The cyclic brush polymers, due to the unique topological structure, have shown in the previous studies higher delivery efficacy than the bottlebrush analogues as carriers for drug and gene transfer. However, to the best of knowledge, the preparation of reduction-sensitive cyclic brush polymers for drug delivery applications remains unexplored. For this purpose, a reduction-sensitive amphiphilic cyclic brush copolymer, poly(2-hydroxyethyl methacrylate-g-poly(ε-caprolactone)-disulfide link-poly(oligoethyleneglycol methacrylate)) (P(HEMA-g-PCL-SS-POEGMA)) with reducible block junctions bridging the hydrophobic PCL middle layer and the hydrophilic POEGMA outer corona is designed and synthesized successfully in this study via a grafting from approach using sequential ring-opening polymerization (ROP) and atom transfer free radical polymerization (ATRP) from a cyclic multimacroinitiator PHEMA. The resulting self-assembled unimolecular core-shell-corona (CSC) micelles show sufficient salt stability and efficient destabilization in the intracellular reducing environment for a promoted drug release toward a greater therapeutic efficacy relative to the reduction-insensitive analogues. The overall results demonstrate the reducible cyclic brush copolymers developed herein provides an elegant solution to the tradeoff between extracellular stability and intracellular high therapeutic efficacy toward efficient anticancer drug delivery.

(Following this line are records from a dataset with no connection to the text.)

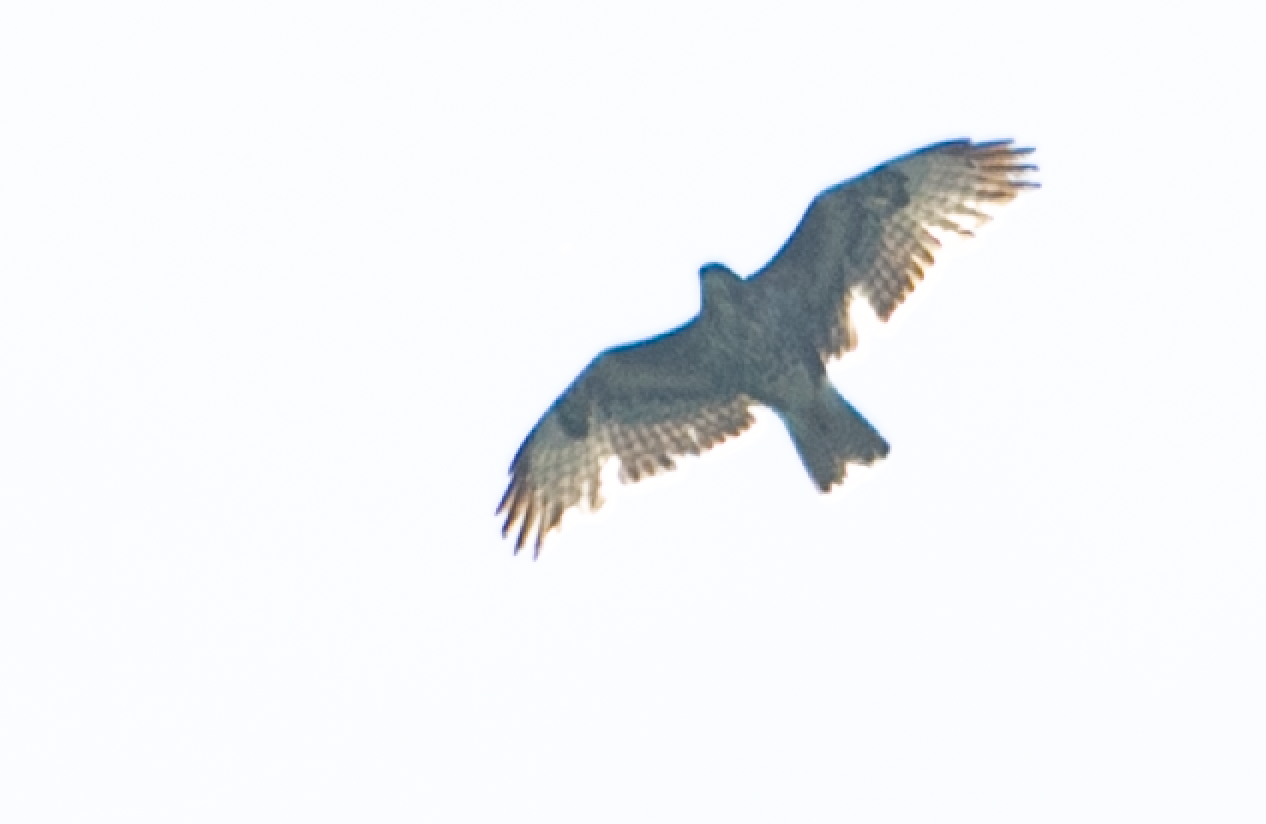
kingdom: Animalia
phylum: Chordata
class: Aves
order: Accipitriformes
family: Accipitridae
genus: Buteo
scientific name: Buteo buteo
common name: Common buzzard
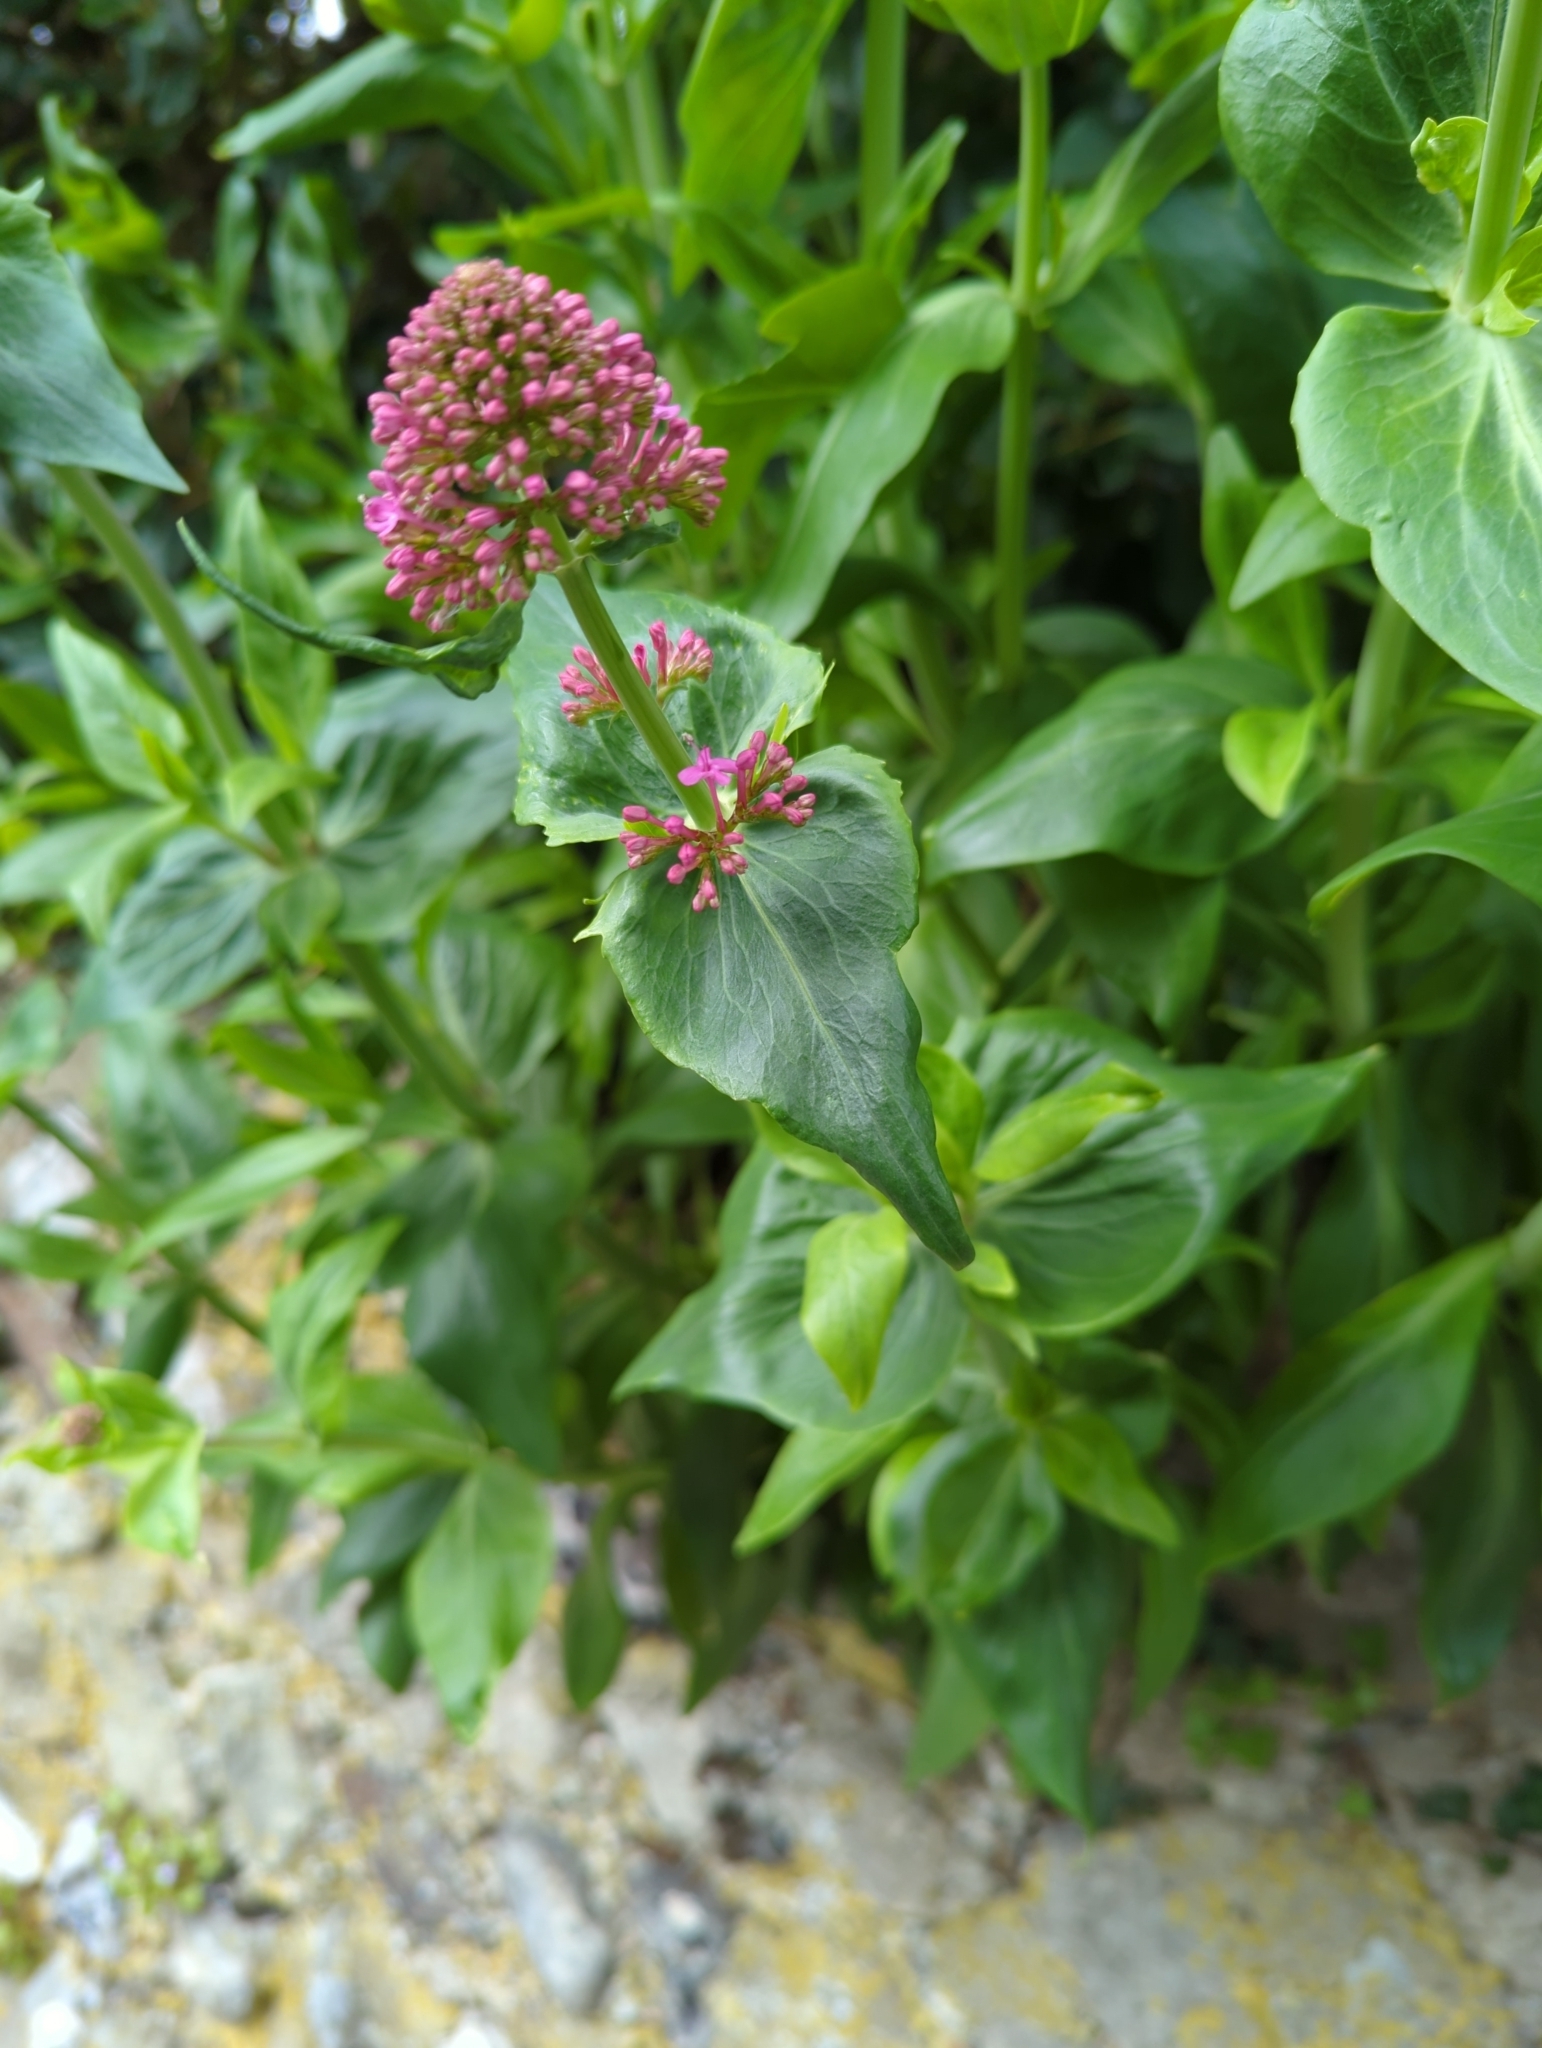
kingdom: Plantae
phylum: Tracheophyta
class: Magnoliopsida
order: Dipsacales
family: Caprifoliaceae
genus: Centranthus
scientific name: Centranthus ruber
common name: Red valerian
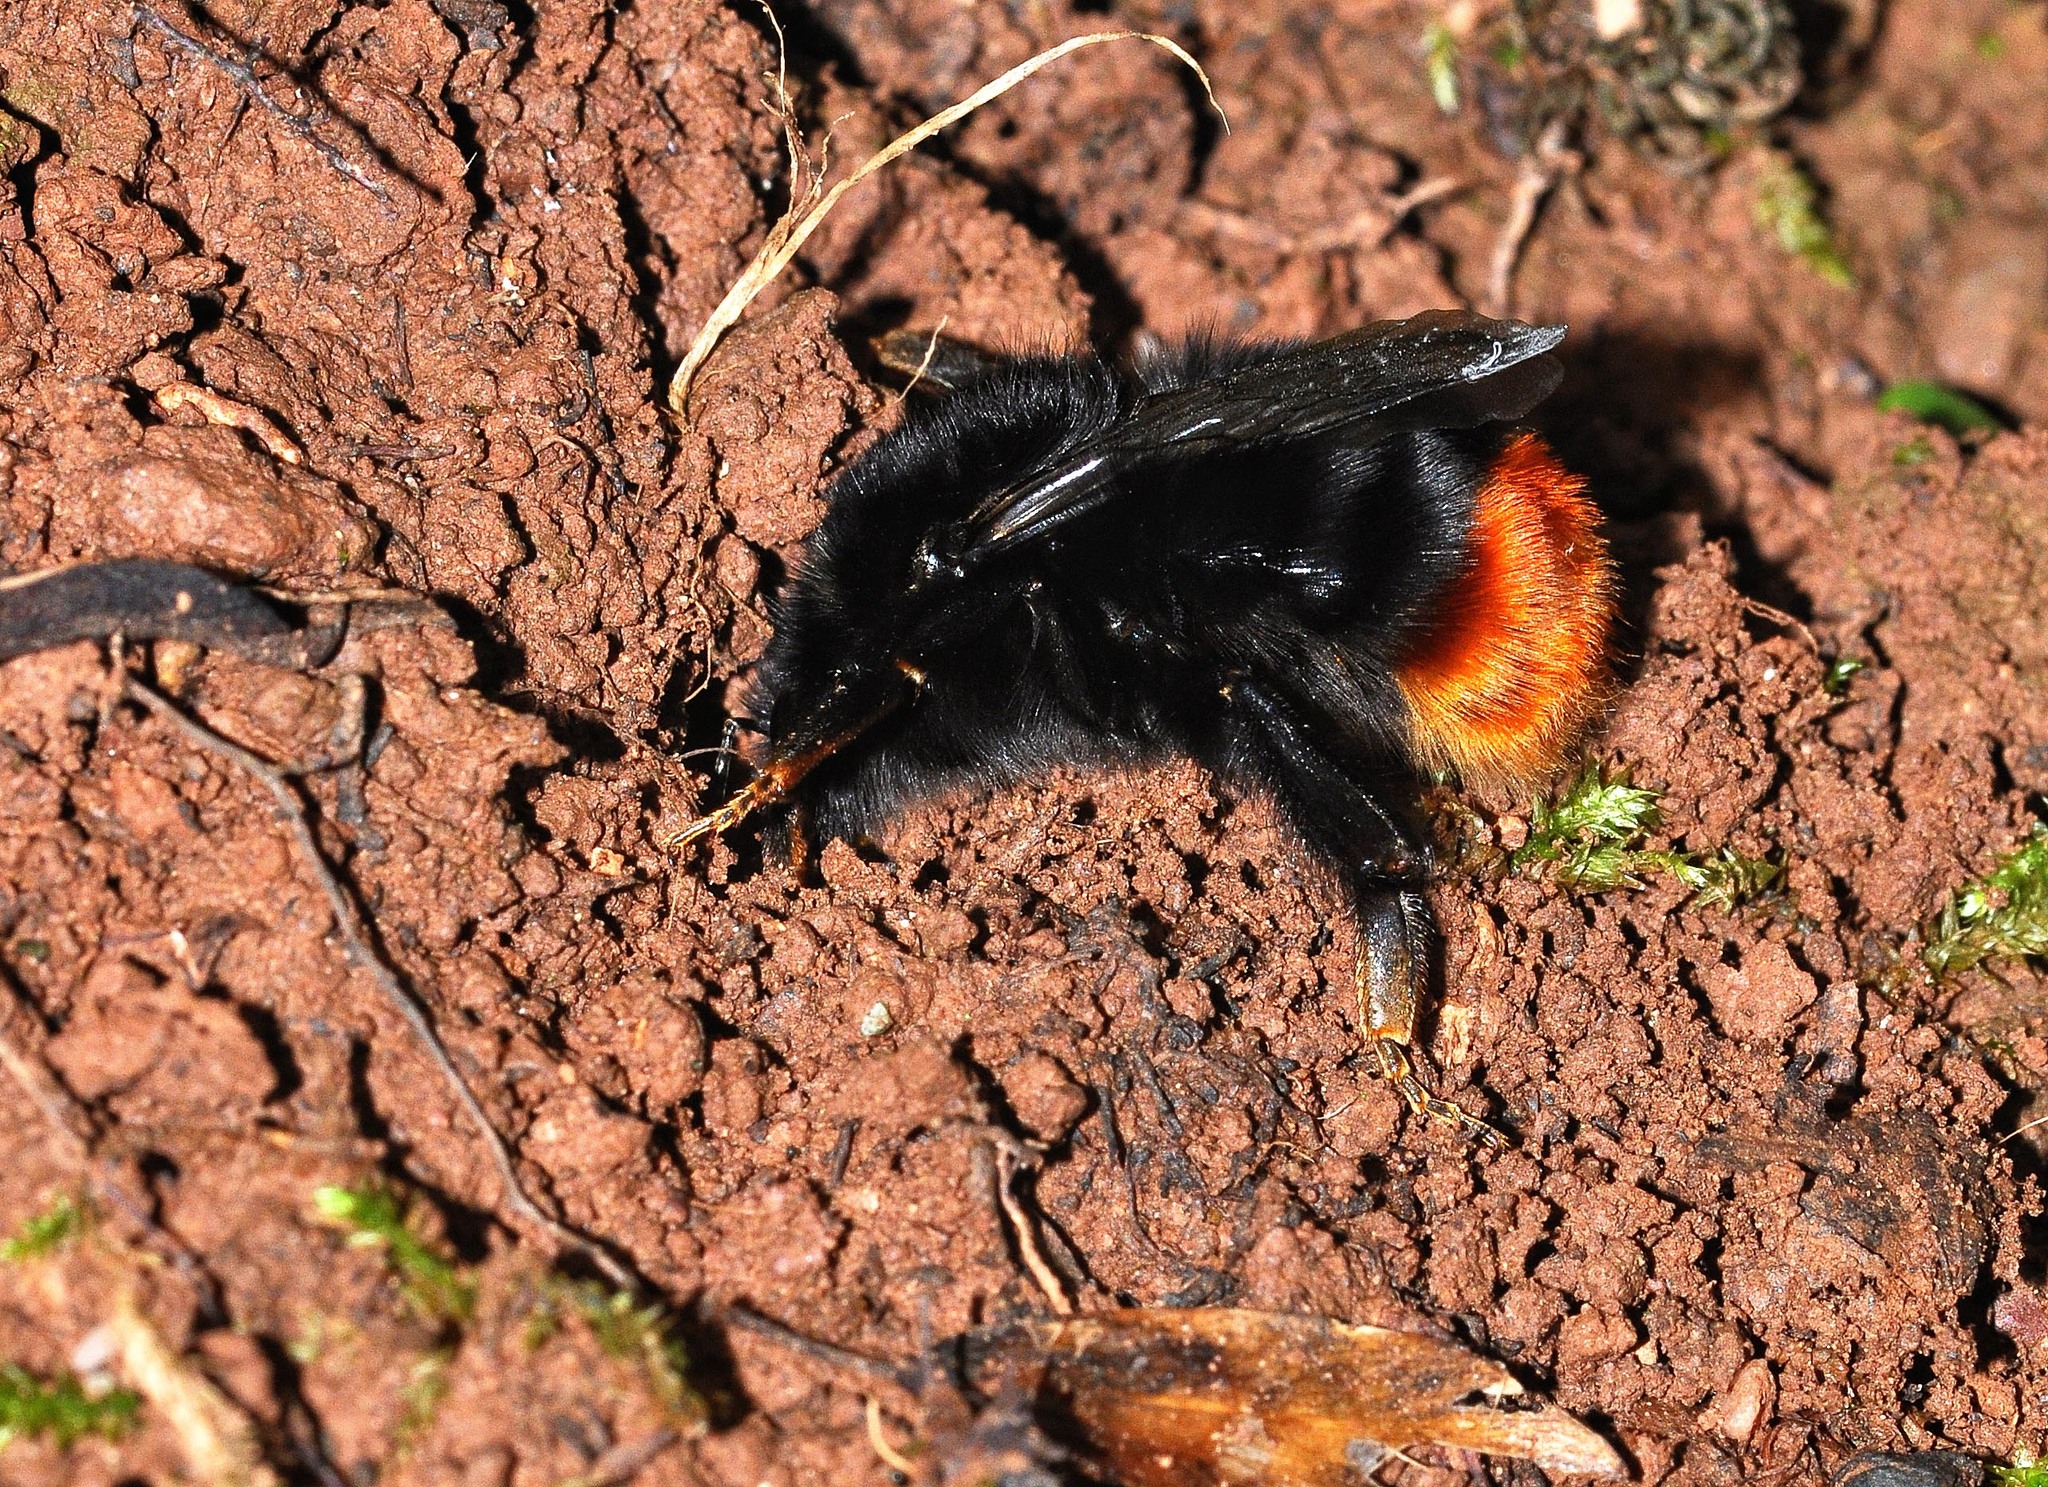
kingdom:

Facile Fabrication of 10-Hydroxycamptothecin-Backboned Amphiphilic Polyprodrug with Precisely Tailored Drug Loading Content for Controlled Release

Polymeric prodrugs with precisely controlled drug loading content (DLC) and rapid intracellular destabilization generally require complicated chemistry that hinders large-scale manufacture. For this purpose, we reported in this study a facile construction of reduction-sensitive amphiphilic polyprodrugs with an anticancer drug, 10-hydroxycamptothecin (HCPT), and a hydrophilic poly(ethylene oxide) (PEG) moiety as the alternating building blocks of the multiblock copolymer using Cu(I)-catalyzed azide-alkyne cycloaddition (CuAAc) click coupling between azide-SS-HCPT-SS-azide and alkyne-PEG-alkyne. Adoption of PEGs with two different molecular weights (MWs) of 400 and 1450 Da (PEG400 and PEG1450) afforded two polyprodrugs with different DLCs. Both formulations can self-assemble into spherical micelles with hydrodynamic diameter smaller than 200 nm, and exhibit glutathione (GSH)-triggered degradation for promoted drug release. A further comparison study revealed that the PEG1450-based polyprodrug is a better formulation than the analogue constructed from PEG400 in terms of in vitro drug release behaviors, and cytotoxicity. This work thus provides a facile yet efficient strategy toward polymeric prodrugs with precisely controlled DLC and reduction-triggered degradation for enhanced anticancer drug delivery.